*** Block opens ***

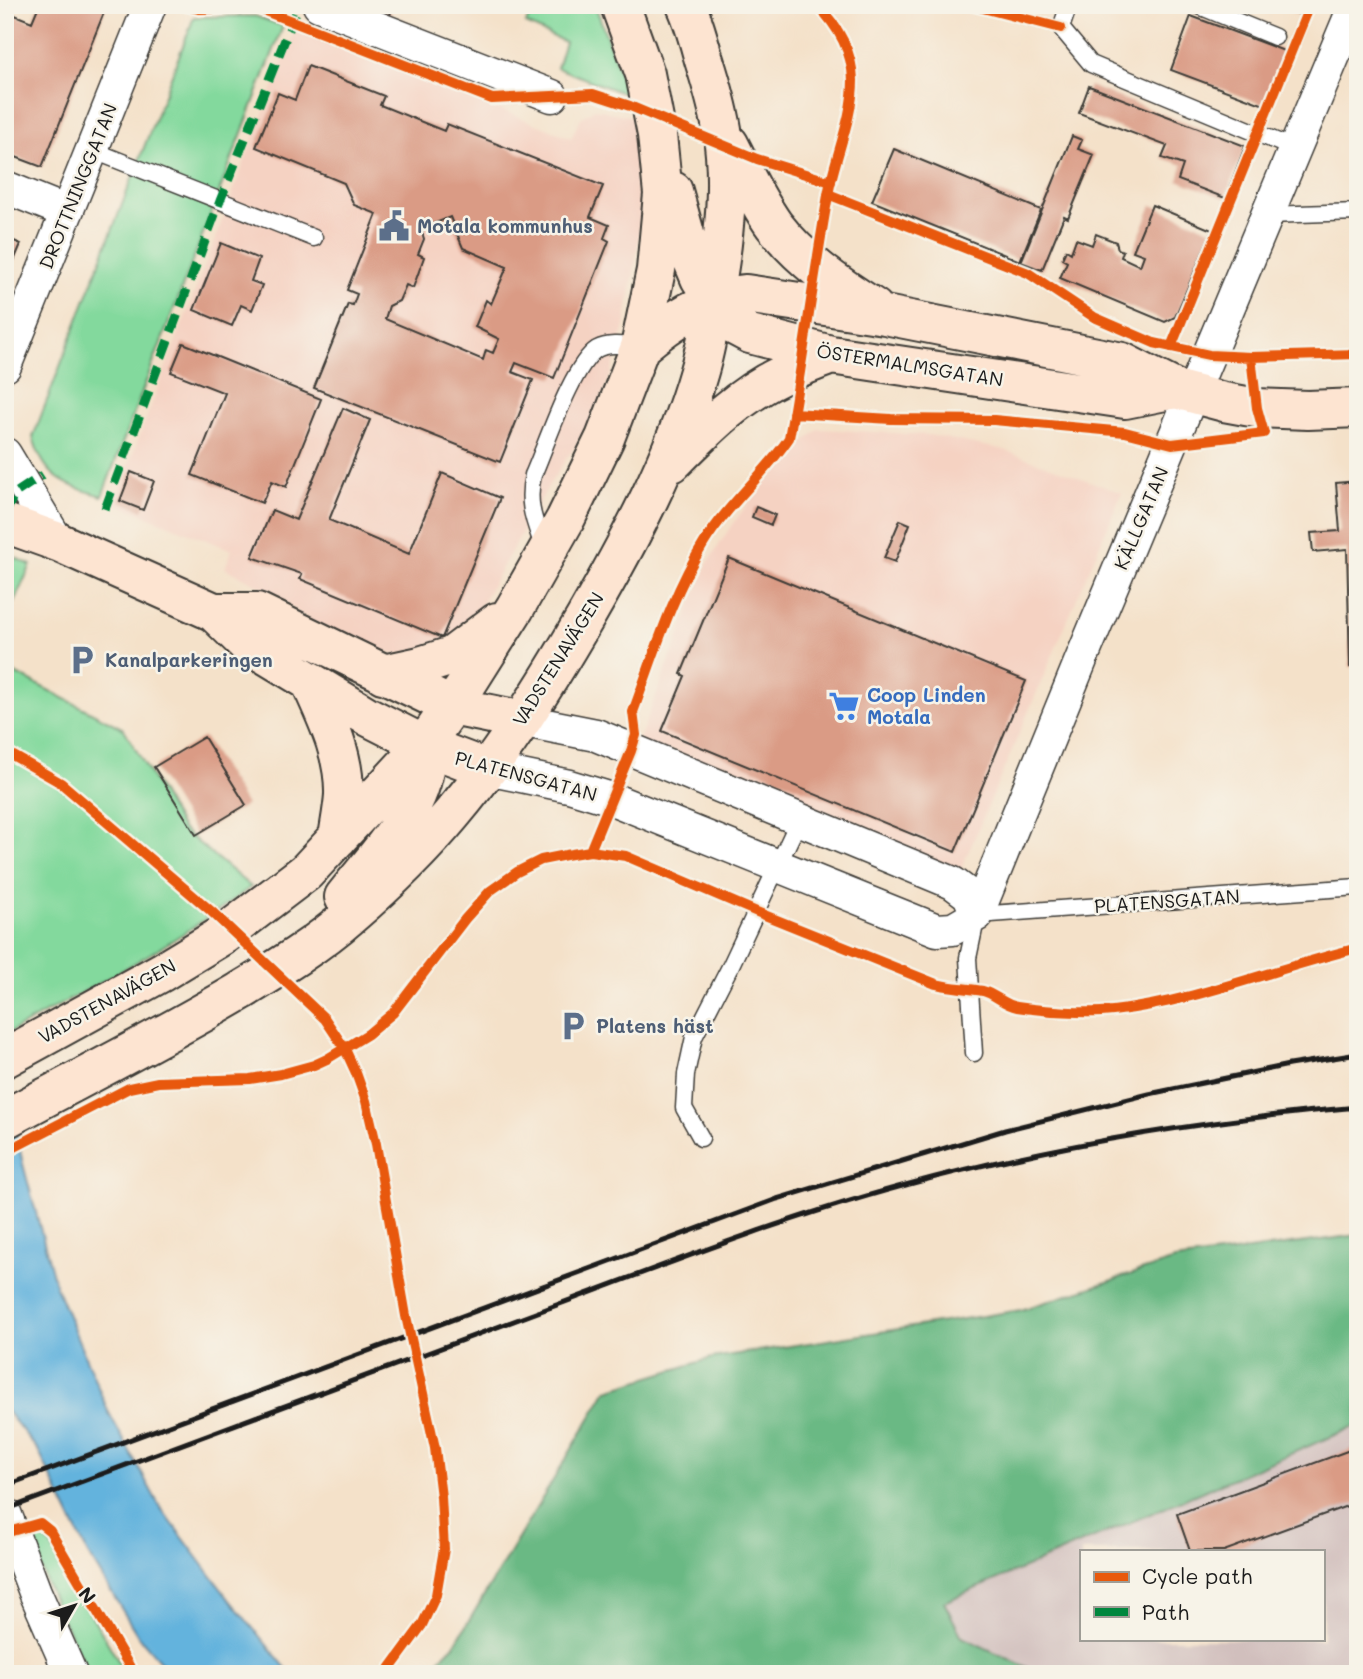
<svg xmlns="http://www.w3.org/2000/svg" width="1363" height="1679" font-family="Mali,sans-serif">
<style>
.built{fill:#f5d2c2}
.industrial{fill:#d1bfbd;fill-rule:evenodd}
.green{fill:#83d99d;stroke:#507a5c;stroke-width:2}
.forest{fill:#6ab984;stroke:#436a50;stroke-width:2}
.water{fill:#63b3dd;stroke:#40687c;stroke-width:2}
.building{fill:#da9b85;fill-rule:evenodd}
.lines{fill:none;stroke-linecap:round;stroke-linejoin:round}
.lane-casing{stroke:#3c3a36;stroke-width:19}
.street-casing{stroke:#3c3a36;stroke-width:35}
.secondary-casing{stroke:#3c3a36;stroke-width:42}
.lane{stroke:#fff;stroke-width:16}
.street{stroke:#fff;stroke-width:32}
.secondary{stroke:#fde4d1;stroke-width:38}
.rail{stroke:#1c1c1c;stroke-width:5}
.quiet{stroke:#00873e;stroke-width:9;stroke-dasharray:18 9;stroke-linecap:butt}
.cycleway-casing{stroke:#f7f3e8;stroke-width:15}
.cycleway{stroke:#e8590c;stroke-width:10}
.labels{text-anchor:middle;stroke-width:5;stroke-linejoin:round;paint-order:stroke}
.street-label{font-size:19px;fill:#1c1c1c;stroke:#f7f3e8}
.service-label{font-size:19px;font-weight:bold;fill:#4e5e75;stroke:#f7f3e8;text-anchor:start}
.shop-label{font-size:19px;font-weight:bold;fill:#366cbe;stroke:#f7f3e8;text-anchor:start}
</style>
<rect width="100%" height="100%" fill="#f7f3e8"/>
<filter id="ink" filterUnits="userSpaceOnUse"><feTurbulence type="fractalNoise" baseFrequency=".0143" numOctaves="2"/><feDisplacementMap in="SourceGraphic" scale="14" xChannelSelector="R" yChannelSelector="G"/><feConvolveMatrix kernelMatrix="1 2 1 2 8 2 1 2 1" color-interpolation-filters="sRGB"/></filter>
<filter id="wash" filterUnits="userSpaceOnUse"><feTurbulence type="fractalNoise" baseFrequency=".00686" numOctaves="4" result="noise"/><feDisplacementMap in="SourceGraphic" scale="28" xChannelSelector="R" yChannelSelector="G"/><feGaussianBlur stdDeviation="1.57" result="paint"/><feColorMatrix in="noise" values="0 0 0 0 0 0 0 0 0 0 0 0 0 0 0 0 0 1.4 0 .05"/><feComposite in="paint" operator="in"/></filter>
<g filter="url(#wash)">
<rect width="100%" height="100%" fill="#f4e1c9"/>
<path class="built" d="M296 27 571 138 581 118 595 109 634 117 644 206 625 327 610 377 590 424 549 485 475 615 459 633 414 656 388 652 358 642 311 622 268 590 225 568 232 550 114 503Z
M819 429 929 435 1004 450 1122 493 959 874 638 742 707 564 731 526 777 466Z"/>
<path class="industrial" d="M1358 1425V1674H1041L962 1637 943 1602ZM1081 1551H1323V1639H1081Z"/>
<path class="green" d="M533 5H595L628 95 557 68 565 42 526 24Z
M255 16 283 26 102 496C64 485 44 478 33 437L194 17Z
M5 553 31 565 14 602 5 597Z
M5 668 124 729 182 829 251 887C172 946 91 988 5 1035Z
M38 1533 44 1536 51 1546 126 1674H89L53 1599 28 1536Z"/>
<path class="forest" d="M1358 1235V1425L944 1602 962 1637 1041 1674H424L455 1644 607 1390 712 1358 1021 1310 1175 1260Z"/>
<path class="water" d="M5 1082 23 1164 56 1287 108 1411 160 1507 228 1598 291 1674H171L138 1636 87 1552 38 1450 5 1409Z"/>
<g id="blocks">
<path class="building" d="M39 5H107L42 167 5 153V11L32 22Z
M362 5H394L389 17Z
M1277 5H1305L1301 15Z
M1191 16 1287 52 1267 106 1171 70Z
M308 66 384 96 380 105 444 131 447 124 603 186 590 217 609 225 604 238 609 241 554 378 516 363 512 372 533 380 500 462 314 388 348 304 353 305 357 294 347 290 377 214 354 205 344 183 256 147 278 93 295 100ZM450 217 463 248 507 267 491 304 486 300 475 327 499 339 493 353 486 350 483 360 385 319 389 306 399 301 406 285 413 288 424 257 418 254 424 239 421 229Z
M1089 86 1245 146 1225 198 1178 180 1183 165 1162 158 1167 146 1079 113Z
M1072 136 1082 140 1078 149 1094 155 1068 218 1064 216 1042 270 1021 262Z
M894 149 1041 210 1020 261 872 201Z
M1152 205 1212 230 1175 317 1165 322 1060 278 1067 262 1062 259 1066 250 1071 253 1076 239 1092 245 1096 234 1116 242 1118 249 1123 251 1121 257 1140 266 1144 255 1133 251Z
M5 237 21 244 5 282Z
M221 243 259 259 251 281 262 285 252 310 241 305 232 326 194 310Z
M183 343 321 399 286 487 272 481 262 503 192 475 225 393 171 372Z
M343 408 370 420 329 520 409 554 442 473 500 498 442 638 300 579 302 574 252 557 272 510 296 520Z
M131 472 154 481 143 510 120 501Z
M1358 481V666L1350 667 1347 549 1313 552 1311 533 1340 531 1336 483Z
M756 507 775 515 771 525 752 517Z
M900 520 910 524 895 562 884 558Z
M729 558 1026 681 955 852 662 731 685 676 681 674Z
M204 737 246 805 196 835 154 767Z
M1358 1447V1502L1224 1551H1190L1177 1514Z"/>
</g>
</g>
<g filter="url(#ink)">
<use href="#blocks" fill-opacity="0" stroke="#3c3a36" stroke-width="2"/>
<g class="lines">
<g class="lane-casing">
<path id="lane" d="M1069 5 1061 28 1091 64 1295 149
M1197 5 1275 37
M92 150 314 238
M1268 215 1358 212
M544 549C535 522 526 505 533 475 546 446 572 365 597 349 610 342 627 346 640 347
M974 1053 968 958 977 915 1358 887
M701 1138 684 1108 686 1074 694 1037 731 965 800 818"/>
</g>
<g class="street-casing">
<path id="street" d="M319 5 552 96
M5 187 67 212
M5 366 150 5
M5 454 58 542
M520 720 596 735 953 883 969 895 977 915
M487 769 569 786 612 799 937 930 953 929 977 915
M977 915 1081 660 1355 5
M5 1513 35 1592 71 1674"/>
</g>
<g class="secondary-casing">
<path id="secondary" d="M729 144C743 171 756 200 774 225 801 260 837 285 874 308
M673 191 692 259 700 278 723 314 733 325 750 334 831 355 1125 399 1175 389
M640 347C671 321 705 297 746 294L885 315 1122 362 1175 389 1224 402 1257 408 1308 410 1358 408
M672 463C704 431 738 396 780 376 796 368 814 362 831 355
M5 523 58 542 214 612 245 642 367 716 424 745 487 769
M214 612H257L451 706 520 720
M383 674 420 666 452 656 497 622
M310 681C326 717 345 754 344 795 343 809 340 824 338 838
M344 897C375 856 437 797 423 741
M5 1058 162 972 223 935 306 872 424 745 465 687 515 608 565 520 605 438 640 347 656 270 663 194 657 135 645 74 620 5
M5 1119C83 1077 163 1037 239 992 277 969 317 945 351 915 387 884 422 850 452 814 503 754 546 685 585 618 630 540 674 458 699 371 708 341 712 310 717 279 725 230 730 179 722 129 718 106 711 82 704 60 699 42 694 22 686 5"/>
</g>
<use href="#lane" class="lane"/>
<use href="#street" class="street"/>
<use href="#secondary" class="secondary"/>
<path class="rail" d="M5 1486 777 1199 1005 1130 1149 1094 1289 1065 1358 1054
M5 1510C185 1443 365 1376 546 1309 664 1265 781 1219 902 1186 1051 1145 1204 1120 1358 1107"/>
<path class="quiet" d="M105 509 220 201 299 5
M5 515 14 494 43 475"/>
<g class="cycleway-casing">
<path id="cycleway" d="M182 5 200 9 255 7 492 99 593 94 630 106 757 159 831 182
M971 5 1061 28
M828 194 1028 273 1094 317 1154 343 1209 355 1251 357 1358 354
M1171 347 1310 5
M793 413 891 419 994 420 1125 432 1172 444 1264 433 1257 408 1251 357
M5 751 61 783 211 911 325 1019 345 1049 356 1073 366 1101 376 1144 406 1316 435 1448 441 1497 444 1549 436 1595 422 1625 386 1674
M590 851 631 751 636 735 633 712C654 655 672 594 704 543 728 504 764 475 789 438 804 355 814 272 829 190 836 154 853 117 853 80 852 51 837 25 817 5
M5 1152 129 1088 158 1082 250 1079 281 1074 314 1065 327 1059 368 1034 393 1013 465 919 490 891 517 872 541 860 566 855 590 851 626 856 757 912 936 984C952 988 967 988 983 991 995 994 1004 1005 1017 1007 1043 1011 1087 1014 1113 1011 1197 1001 1276 968 1358 948
M12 1531 40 1523 50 1531 134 1674"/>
</g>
<use href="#cycleway" class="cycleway"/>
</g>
</g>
<defs>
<g id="civic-bare" transform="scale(2.415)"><path d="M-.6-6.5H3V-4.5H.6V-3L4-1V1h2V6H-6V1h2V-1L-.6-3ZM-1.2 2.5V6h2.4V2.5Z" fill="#5c6f8a" stroke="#f7f3e8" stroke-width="2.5" paint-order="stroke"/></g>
<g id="parking-bare" transform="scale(2.415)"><path d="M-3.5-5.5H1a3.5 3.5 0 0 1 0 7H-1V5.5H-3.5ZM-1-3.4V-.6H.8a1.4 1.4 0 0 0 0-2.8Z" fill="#5c6f8a" stroke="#f7f3e8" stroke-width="2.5" paint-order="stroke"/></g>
<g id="supermarket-bare" transform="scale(2.415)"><path d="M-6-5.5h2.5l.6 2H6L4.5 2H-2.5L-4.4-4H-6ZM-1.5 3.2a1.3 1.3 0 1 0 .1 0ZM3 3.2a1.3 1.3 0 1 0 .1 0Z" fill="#3f7fe0" stroke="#f7f3e8" stroke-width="2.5" paint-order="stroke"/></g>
</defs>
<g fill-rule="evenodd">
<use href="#civic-bare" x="394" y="226"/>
<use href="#parking-bare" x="82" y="660"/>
<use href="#supermarket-bare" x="844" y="706"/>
<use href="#parking-bare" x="573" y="1026"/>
</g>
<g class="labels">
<g class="street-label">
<text transform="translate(78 186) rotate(-68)" y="7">DROTTNINGGATAN</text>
<text transform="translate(910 365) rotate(9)" y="7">ÖSTERMALMSGATAN</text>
<text transform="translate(1141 518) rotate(-67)" y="7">KÄLLGATAN</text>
<text transform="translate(558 659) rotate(-58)" y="7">VADSTENAVÄGEN</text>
<text transform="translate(526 776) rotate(15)" y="7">PLATENSGATAN</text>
<text transform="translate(1167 901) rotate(-4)" y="7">PLATENSGATAN</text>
<text transform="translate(107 1001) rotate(-29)" y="7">VADSTENAVÄGEN</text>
</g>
<g class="service-label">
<text x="417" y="233">Motala kommunhus</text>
<text x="105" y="667">Kanalparkeringen</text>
<text x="596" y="1033">Platens häst</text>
</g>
<g class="shop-label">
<text x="867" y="702">Coop Linden<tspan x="867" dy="22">Motala</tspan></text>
</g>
</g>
<rect width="1363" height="1679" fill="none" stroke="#f7f3e8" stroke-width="28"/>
<rect x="1080" y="1550" width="245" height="91" fill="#f7f3e8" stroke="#9f9d96" stroke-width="2"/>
<rect x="1094" y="1572" width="35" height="10" fill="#e8590c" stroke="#9f9d96" stroke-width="2"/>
<text x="1142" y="1584" font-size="21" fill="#1c1c1c">Cycle path</text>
<rect x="1094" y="1607" width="35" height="10" fill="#00873e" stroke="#9f9d96" stroke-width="2"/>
<text x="1142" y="1620" font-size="21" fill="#1c1c1c">Path</text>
<g transform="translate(74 1606) rotate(51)" stroke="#f7f3e8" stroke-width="5" paint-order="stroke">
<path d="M0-5L12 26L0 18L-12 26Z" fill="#1c1c1c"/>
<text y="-10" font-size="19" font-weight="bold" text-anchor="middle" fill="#1c1c1c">N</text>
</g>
</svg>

*** Block closes ***

* **Exercise requirements**:
Select and copy each line from the data that includes the word "baseFrequency".

* **Solution to this task**:
<filter id="ink" filterUnits="userSpaceOnUse"><feTurbulence type="fractalNoise" baseFrequency=".0143" numOctaves="2"/><feDisplacementMap in="SourceGraphic" scale="14" xChannelSelector="R" yChannelSelector="G"/><feConvolveMatrix kernelMatrix="1 2 1 2 8 2 1 2 1" color-interpolation-filters="sRGB"/></filter>
<filter id="wash" filterUnits="userSpaceOnUse"><feTurbulence type="fractalNoise" baseFrequency=".00686" numOctaves="4" result="noise"/><feDisplacementMap in="SourceGraphic" scale="28" xChannelSelector="R" yChannelSelector="G"/><feGaussianBlur stdDeviation="1.57" result="paint"/><feColorMatrix in="noise" values="0 0 0 0 0 0 0 0 0 0 0 0 0 0 0 0 0 1.4 0 .05"/><feComposite in="paint" operator="in"/></filter>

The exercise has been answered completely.